--- Saved entries ---
════════

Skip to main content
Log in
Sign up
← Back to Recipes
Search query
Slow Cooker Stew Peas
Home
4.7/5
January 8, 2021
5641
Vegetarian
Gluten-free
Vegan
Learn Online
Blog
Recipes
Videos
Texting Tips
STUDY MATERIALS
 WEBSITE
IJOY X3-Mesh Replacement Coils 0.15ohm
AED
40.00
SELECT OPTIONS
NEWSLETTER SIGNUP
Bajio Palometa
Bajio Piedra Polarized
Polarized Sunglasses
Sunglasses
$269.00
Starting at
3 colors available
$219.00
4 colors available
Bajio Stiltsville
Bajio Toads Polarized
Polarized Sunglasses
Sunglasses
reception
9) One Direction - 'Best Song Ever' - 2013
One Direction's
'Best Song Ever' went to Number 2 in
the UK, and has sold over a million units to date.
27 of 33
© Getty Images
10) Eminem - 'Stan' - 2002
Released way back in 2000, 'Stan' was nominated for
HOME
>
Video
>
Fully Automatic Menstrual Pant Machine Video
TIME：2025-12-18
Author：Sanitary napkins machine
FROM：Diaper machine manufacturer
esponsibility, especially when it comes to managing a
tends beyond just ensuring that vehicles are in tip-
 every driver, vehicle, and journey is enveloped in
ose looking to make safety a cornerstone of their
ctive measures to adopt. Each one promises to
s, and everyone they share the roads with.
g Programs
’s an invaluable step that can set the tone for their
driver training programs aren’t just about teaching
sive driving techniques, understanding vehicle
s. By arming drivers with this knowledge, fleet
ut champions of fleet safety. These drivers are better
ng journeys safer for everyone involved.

════════

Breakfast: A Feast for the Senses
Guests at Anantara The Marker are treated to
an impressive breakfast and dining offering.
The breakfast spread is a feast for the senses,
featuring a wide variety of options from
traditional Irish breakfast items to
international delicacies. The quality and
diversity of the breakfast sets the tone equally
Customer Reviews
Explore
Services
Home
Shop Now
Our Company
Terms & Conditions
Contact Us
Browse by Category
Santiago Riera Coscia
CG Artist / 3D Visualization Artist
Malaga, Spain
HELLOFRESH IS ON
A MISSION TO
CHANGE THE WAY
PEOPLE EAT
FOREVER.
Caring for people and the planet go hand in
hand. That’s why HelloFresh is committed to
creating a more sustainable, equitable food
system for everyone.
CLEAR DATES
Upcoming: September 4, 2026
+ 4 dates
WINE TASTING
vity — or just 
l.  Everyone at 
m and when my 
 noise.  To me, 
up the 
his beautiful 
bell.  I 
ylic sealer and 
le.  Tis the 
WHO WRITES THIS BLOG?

════════

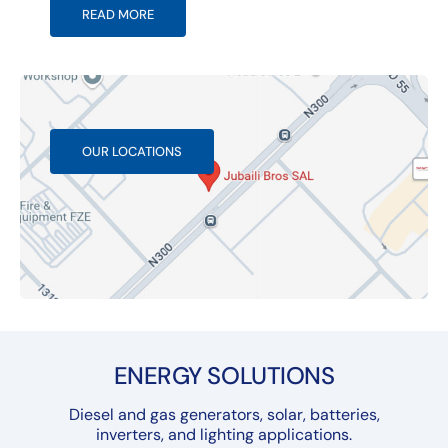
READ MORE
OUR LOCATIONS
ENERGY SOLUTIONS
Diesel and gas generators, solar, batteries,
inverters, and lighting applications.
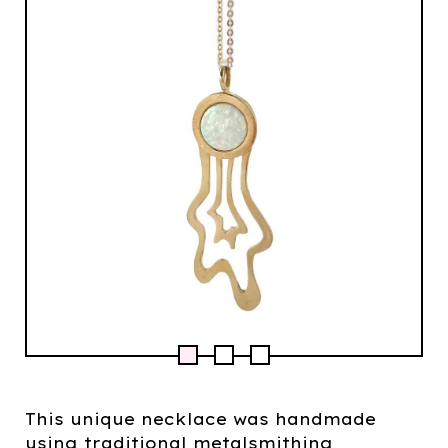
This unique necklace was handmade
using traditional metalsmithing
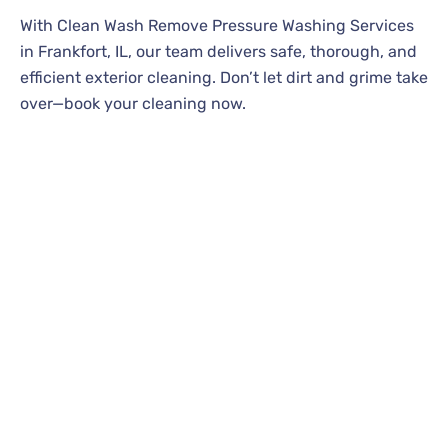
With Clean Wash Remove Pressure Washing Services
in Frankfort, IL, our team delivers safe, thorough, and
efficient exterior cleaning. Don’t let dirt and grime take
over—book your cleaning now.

════════

--- PROBLEM DETAILS ---
Give the lines from the one containing "With Clean Wash" through the one containing "over—book your cleaning now." as a Markdown table with the columns Line No. and Text, numbering each line and leaving out any blank lines.

--- ANSWER TO THIS PROBLEM ---
| Line No. | Text |
|---|---|
| 1 | With Clean Wash Remove Pressure Washing Services |
| 2 | in Frankfort, IL, our team delivers safe, thorough, and |
| 3 | efficient exterior cleaning. Don’t let dirt and grime take |
| 4 | over—book your cleaning now. |